23 Prisoners, 2 Switches

A warden meets with 23 newly arrived prisoners. He tells them, “You may meet today and plan a strategy. But after today, you will be in isolated cells and will have no communication with one another.

“In the prison is a switch room, which contains two light switches, each of which can be in either the on or the off position. I am not telling you their present positions. The switches are not connected to anything.

“After today, from time to time whenever I feel so inclined, I will select one prisoner at random and escort him to the switch room. This prisoner will select one of the two switches and reverse its position. He must move one, but only one of the switches. He can’t move both, but he can’t move none, either. Then he’ll be led back to his cell.

“No one else will enter the switch room until I lead the next prisoner there, and he’ll be instructed to do the same thing. I’m going to choose prisoners at random. I may choose the same guy three times in a row, or I may jump around and come back.

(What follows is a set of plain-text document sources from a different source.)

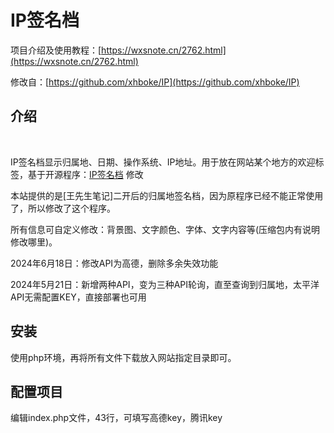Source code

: # IP签名档

项目介绍及使用教程：[https://wxsnote.cn/2762.html](https://wxsnote.cn/2762.html)

修改自：[https://github.com/xhboke/IP](https://github.com/xhboke/IP)

## 介绍

<br/>

IP签名档显示归属地、日期、操作系统、IP地址。用于放在网站某个地方的欢迎标签，基于开源程序：[IP签名档](https://github.com/xhboke/IP) 修改

本站提供的是[王先生笔记]二开后的归属地签名档，因为原程序已经不能正常使用了，所以修改了这个程序。

所有信息可自定义修改：背景图、文字颜色、字体、文字内容等(压缩包内有说明修改哪里)。

2024年6月18日：修改API为高德，删除多余失效功能

2024年5月21日：新增两种API，变为三种API轮询，直至查询到归属地，太平洋API无需配置KEY，直接部署也可用

## 安装

使用php环境，再将所有文件下载放入网站指定目录即可。

## 配置项目

编辑index.php文件，43行，可填写高德key，腾讯key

“But, given enough time, everyone will eventually visit the switch room as many times as everyone else. At any time anyone of you may declare to me, ‘We have all visited the switch room.’

“If it is true, then you will all be set free. If it is false, and somebody has not yet visited the switch room, you will all be executed.”

What strategy do the prisoners devise?


You must maintain an individual tally of the number of times you have flipped switch A to the ON position. This tally will start at 0. Your actions will depend on the state of switch A and the number of times you have switched it ON.

If, when you enter the switch room, switch A is in the OFF position, you must flip it to the ON position if and only if the number of times you have turned switch A to the ON position is either 0 or 1. Upon flipping the switch, increment your individual tally. If switch A is already in the ON position, or if you have already flipped switch A to the ON position twice before, you are to flip switch B, regardless of its position. (Remember, switch B is the sham switch. It conveys no information. Rather, it is used to avoid confounding the signaling abilities of switch A.) In this way, it can be assured that, given enough time, every prisoner will flip switch A to the on position twice, and only twice.